The EPA says that Volkswagen has admitted to cheating on diesel car emissions. Is Europe the next shoe to drop?


Friday the EPA announced that VW violated the Clean Air Act and has admitted to purposely designing its U.S.-market diesel vehicles to trick emissions testing. As bad as this is for VW, these charges may be just the start of VW’s legal problems with dirty diesels. The EPA claims VW purposely designed its 2009-2015 diesel cars to detect when then they were being tested for emissions and to meet the test requirements. However, they would run “dirty” when not being tested, spewing up to 40-times the legal limit of NOx (oxides of nitrogen) according to EPA.
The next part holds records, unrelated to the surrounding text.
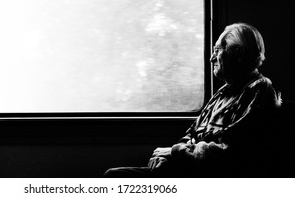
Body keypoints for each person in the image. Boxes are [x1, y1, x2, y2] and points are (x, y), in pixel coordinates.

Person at [104, 23, 281, 177]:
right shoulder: (223, 93)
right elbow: (192, 133)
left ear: (238, 53)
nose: (212, 58)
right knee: (115, 175)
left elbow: (231, 153)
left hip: (212, 178)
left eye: (217, 51)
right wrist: (166, 157)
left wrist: (174, 153)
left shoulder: (259, 92)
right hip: (191, 170)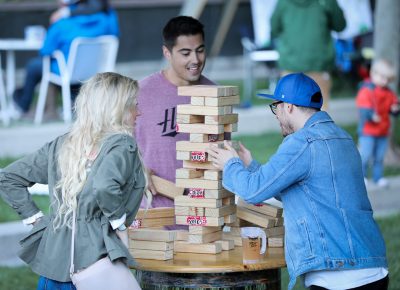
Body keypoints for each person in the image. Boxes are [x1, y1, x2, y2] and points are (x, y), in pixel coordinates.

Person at [207, 73, 388, 290]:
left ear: (289, 107)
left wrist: (230, 165)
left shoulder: (301, 142)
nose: (276, 114)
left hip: (338, 278)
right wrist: (252, 167)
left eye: (277, 106)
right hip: (373, 269)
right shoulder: (343, 137)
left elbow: (252, 191)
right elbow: (305, 191)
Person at [0, 72, 147, 289]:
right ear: (118, 109)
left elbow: (8, 177)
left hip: (53, 265)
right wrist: (119, 224)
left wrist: (36, 219)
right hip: (96, 264)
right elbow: (104, 186)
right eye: (134, 105)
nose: (139, 112)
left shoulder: (62, 145)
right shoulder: (122, 144)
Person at [134, 16, 214, 213]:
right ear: (167, 53)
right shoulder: (140, 94)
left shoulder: (214, 94)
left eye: (200, 51)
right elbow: (116, 150)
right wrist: (136, 170)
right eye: (185, 53)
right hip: (153, 216)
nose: (195, 60)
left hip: (202, 218)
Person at [10, 3, 119, 120]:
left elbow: (45, 51)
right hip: (93, 72)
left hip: (66, 71)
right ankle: (55, 107)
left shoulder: (61, 24)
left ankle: (23, 104)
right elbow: (115, 34)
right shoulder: (106, 22)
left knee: (35, 65)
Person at [270, 0, 346, 111]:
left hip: (291, 65)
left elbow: (274, 29)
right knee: (319, 115)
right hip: (319, 64)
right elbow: (340, 25)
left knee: (288, 114)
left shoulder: (283, 2)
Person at [356, 59, 400, 187]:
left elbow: (393, 107)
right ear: (372, 73)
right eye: (381, 77)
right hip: (368, 131)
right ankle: (362, 176)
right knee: (365, 155)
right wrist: (370, 115)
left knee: (379, 156)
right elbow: (363, 107)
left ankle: (378, 177)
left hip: (383, 130)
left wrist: (395, 109)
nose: (384, 81)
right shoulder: (366, 90)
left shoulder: (389, 93)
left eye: (387, 79)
Could this same thing have happened in European VW models? The discrepancy between what diesel cars should be producing and what is being measured in Europe has been detected during the same period. The International Council On Clean Transportation says that European real-world NOx pollution is far worse than it should be. A study published in 2011 by Kings College London and the University of Leeds concluded, “For diesel cars, it is found that absolute emissions of NOx are higher across all legislative classes than suggested by UK and other European emission inventories.”

In the U.S., VW is a small automaker and always has been. Diesels are a minority of VW’s total sales in the U.S., where we do not artificially boost diesel sales with tax policy. However, VW dominates the European marketplace. Not only does VW have the lead in sales in the European market, but diesel models are the bulk of those sales. Could VW have been cheating on diesel emissions in Europe?